What's more, this excitement has spiked over the last half-decade. Quantum computing has been theoretically realized for thirty years, and droves of physicists have been busy researching and proffering new quantum algorithms, novel mediums for information storage (such as diamonds or buckyballs), cryptographic techniques, unique logic gates, and many more applications. All for a computer that does not yet exist.
But recent advances suggest that the inception of such a computer is closer than many have thought. This was the crux of a recent New York Times article that detailed new improvements IBM has made in honing quantum computing – specifically, IBM researchers sped up computation and increased the lifetime of certain qubits, which tend to be unstable.

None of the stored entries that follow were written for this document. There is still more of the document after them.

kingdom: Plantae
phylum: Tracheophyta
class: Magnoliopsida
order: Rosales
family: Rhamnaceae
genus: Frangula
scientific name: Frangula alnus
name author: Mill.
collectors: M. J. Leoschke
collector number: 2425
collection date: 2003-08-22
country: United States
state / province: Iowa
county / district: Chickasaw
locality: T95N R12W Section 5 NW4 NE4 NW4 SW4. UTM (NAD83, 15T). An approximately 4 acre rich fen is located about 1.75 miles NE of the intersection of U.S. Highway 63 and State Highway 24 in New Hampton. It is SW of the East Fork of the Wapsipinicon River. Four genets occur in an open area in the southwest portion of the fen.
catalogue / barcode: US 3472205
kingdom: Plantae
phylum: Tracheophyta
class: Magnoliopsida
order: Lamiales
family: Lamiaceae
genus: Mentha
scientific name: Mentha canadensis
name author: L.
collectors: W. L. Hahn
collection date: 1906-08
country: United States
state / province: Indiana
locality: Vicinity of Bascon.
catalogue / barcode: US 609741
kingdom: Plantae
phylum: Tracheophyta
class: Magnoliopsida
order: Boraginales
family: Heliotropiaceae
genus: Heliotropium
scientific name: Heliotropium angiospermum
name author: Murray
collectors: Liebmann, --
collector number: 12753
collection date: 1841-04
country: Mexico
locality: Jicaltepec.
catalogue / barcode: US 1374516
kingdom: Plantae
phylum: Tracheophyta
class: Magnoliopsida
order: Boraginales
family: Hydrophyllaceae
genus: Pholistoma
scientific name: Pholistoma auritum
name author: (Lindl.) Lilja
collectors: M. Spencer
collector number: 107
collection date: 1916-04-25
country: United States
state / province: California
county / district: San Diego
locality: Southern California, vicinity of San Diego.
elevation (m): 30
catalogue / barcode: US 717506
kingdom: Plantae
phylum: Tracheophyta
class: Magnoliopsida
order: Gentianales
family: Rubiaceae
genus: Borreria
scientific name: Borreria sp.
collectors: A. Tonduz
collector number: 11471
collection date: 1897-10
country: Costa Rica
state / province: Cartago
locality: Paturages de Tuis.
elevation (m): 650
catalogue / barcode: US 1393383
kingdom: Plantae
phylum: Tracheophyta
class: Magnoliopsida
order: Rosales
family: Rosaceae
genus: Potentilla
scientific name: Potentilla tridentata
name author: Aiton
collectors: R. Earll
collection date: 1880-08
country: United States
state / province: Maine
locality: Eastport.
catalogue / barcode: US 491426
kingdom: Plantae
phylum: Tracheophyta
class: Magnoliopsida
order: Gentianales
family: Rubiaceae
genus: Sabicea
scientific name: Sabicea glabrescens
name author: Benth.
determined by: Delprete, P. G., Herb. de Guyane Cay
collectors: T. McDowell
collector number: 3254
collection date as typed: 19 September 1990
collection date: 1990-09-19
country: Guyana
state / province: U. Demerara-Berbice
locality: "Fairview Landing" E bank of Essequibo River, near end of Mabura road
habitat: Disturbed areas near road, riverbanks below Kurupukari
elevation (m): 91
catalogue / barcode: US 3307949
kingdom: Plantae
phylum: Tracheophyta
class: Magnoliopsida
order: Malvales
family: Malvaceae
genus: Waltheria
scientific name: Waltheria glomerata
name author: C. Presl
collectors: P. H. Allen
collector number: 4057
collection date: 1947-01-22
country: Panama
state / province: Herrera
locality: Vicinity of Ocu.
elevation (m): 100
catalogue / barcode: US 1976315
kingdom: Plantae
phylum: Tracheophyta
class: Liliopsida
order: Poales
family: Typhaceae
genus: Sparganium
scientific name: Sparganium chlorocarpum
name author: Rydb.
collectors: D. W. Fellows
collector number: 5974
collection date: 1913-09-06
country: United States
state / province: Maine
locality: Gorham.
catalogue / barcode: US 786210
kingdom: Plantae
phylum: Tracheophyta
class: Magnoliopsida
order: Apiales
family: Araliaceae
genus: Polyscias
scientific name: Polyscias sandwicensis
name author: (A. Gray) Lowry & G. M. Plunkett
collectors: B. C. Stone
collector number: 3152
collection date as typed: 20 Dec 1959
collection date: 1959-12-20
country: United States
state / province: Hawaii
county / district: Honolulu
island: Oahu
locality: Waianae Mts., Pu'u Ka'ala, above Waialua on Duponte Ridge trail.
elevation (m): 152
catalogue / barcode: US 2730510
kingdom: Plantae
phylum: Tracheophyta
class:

It's usually a good sign for an emerging technology when the in-house applied research arm of a major tech company, which tend to invest their time and resources very conservatively, conveys optimism about its application.
The MPQ team has developed perhaps one of the most distilled and versatile permutations of of this technology. It implements two lone rubidium atoms as the nodes of the network. The qubit of information, stored as the quantum state of the one of the atoms, can be transfered through an emitted photon – which carries the quantum information – and is absorbed by the other rubidium atom. Over the winding fiber-optic cable, information is transmitted, received, and stored. The process is also completely reversible.
Send, read, write, save. The essential functions of networked computing can now be demonstrated in a system of just two atoms.